Lo que se pide:
Según el fragmento del texto, ¿con qué fin mandó don Antonio Haro sacar una pieza de la Ciudadela y colocarla del otro lado de los arcos? Explícalo en una a tres oraciones, por favor.

Fragmento del texto:
#####

Pasado este lance, el
general Santa Anna ordenó que el coronel Carrasco tomase la pieza que estaba en
la fuente de la Victoria y la acercase a la calzada para batir desde allí al
enemigo, que ya había ocupado la garita hecha escombros por sus propios fuegos.
Don Antonio Haro tuvo la feliz inspiración de que se sacara una pieza de la
Ciudadela y se colocara del otro lado de los arcos, hacia el colegio de Belén
de las Mochas, con objeto de desalojar a los rifleros que hacían fuego a la
Ciudadela parapetados en la arquería. La referida pieza fue servida por un teniente
de artillería. En este lugar debemos hablar del guardia nacional de Victoria
don Isidoro Béistegui, el que merece una particular mención por el valor y
entusiasmo con que hasta el ultimo extremo combatió.
El coronel Castro con
algunos soldados que pudo reunir, ocupo la azotea del colegio de Belén, e hizo
desde allí un vivo fuego sobre los enemigos que avanzaban sobre la arquería.

#####

Material de consulta:

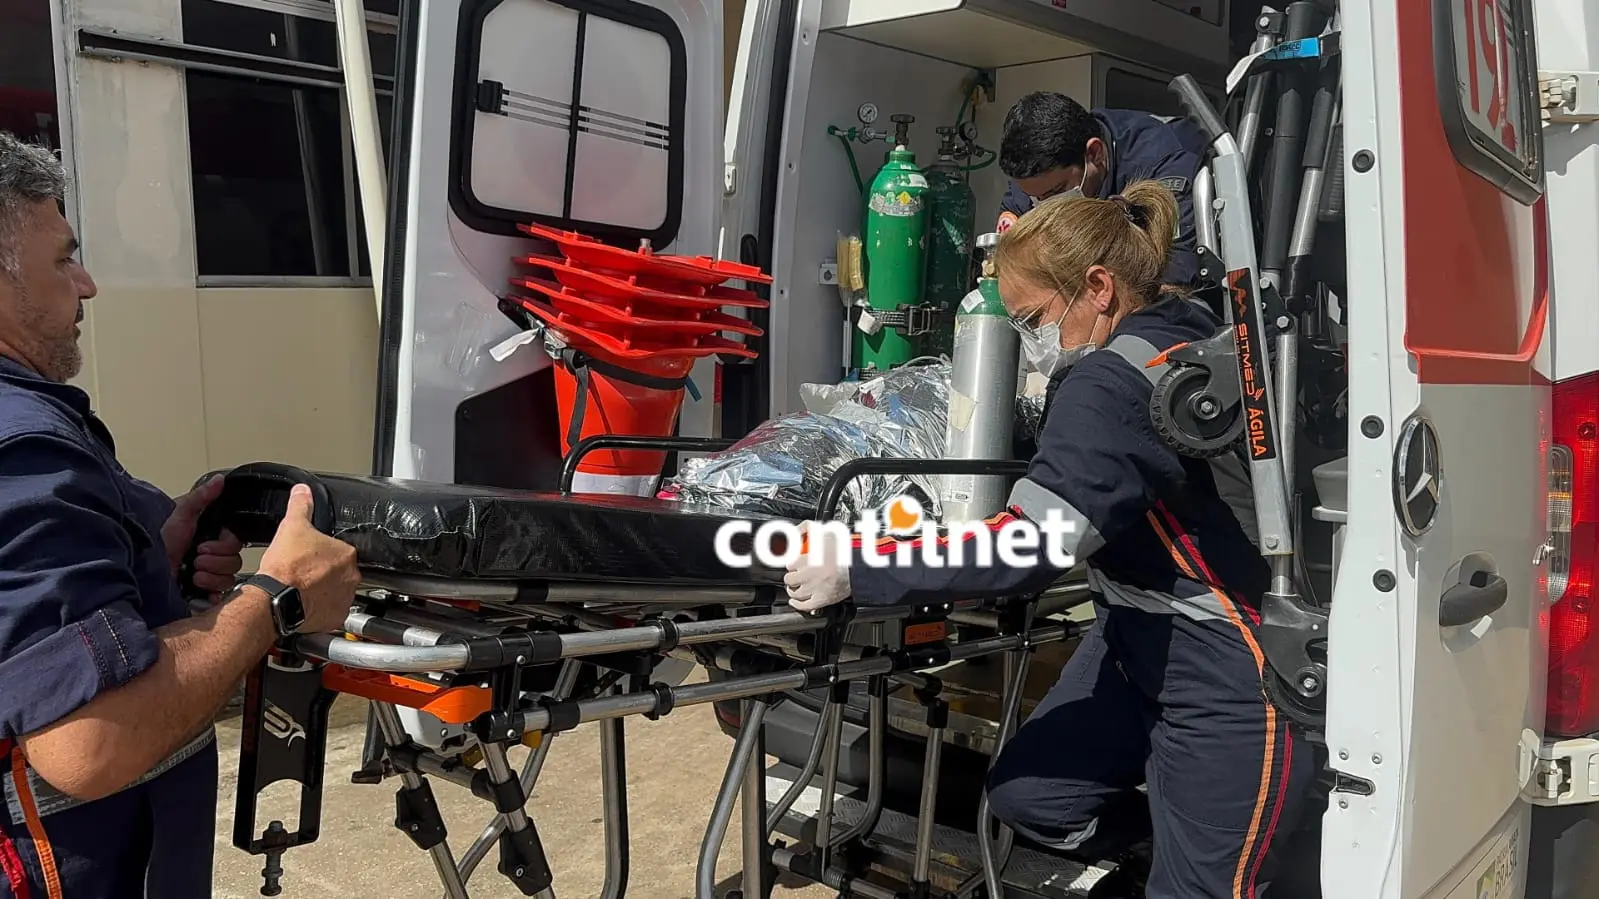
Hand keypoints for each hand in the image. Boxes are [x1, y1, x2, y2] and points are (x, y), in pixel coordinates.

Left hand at [162, 474, 244, 595]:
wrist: (143, 573)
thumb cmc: (158, 542)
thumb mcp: (179, 515)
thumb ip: (201, 497)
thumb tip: (219, 480)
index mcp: (209, 536)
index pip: (236, 542)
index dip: (223, 546)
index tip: (204, 546)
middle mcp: (210, 555)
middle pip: (235, 561)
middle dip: (214, 562)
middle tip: (194, 560)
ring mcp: (208, 575)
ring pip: (229, 578)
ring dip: (210, 577)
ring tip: (191, 574)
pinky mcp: (203, 593)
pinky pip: (221, 595)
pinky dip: (211, 592)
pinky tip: (198, 588)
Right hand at [256, 484, 361, 633]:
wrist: (274, 599)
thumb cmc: (284, 566)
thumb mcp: (291, 527)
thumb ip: (300, 506)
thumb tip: (302, 491)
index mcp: (346, 554)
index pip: (341, 550)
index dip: (324, 553)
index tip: (312, 557)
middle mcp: (351, 577)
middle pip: (341, 572)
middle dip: (326, 573)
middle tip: (307, 574)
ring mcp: (345, 598)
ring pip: (338, 592)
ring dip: (326, 591)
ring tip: (305, 590)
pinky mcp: (335, 618)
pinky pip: (332, 612)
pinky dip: (322, 610)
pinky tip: (307, 605)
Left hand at [783, 522, 851, 611]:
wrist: (861, 567)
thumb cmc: (847, 551)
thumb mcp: (826, 533)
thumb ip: (808, 528)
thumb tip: (796, 529)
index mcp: (810, 557)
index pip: (790, 563)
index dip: (792, 563)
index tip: (794, 563)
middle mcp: (810, 574)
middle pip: (790, 578)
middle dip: (791, 576)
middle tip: (794, 575)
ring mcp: (815, 588)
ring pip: (795, 592)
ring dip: (793, 589)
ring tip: (794, 587)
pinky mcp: (823, 600)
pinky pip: (805, 605)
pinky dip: (797, 604)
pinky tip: (794, 601)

#####

Tarea resuelta:
Don Antonio Haro hizo sacar esa pieza de la Ciudadela y situarla del otro lado de los arcos, hacia el colegio de Belén de las Mochas. Su objetivo era desalojar a los rifleros que, parapetados en la arquería, hacían fuego contra la Ciudadela.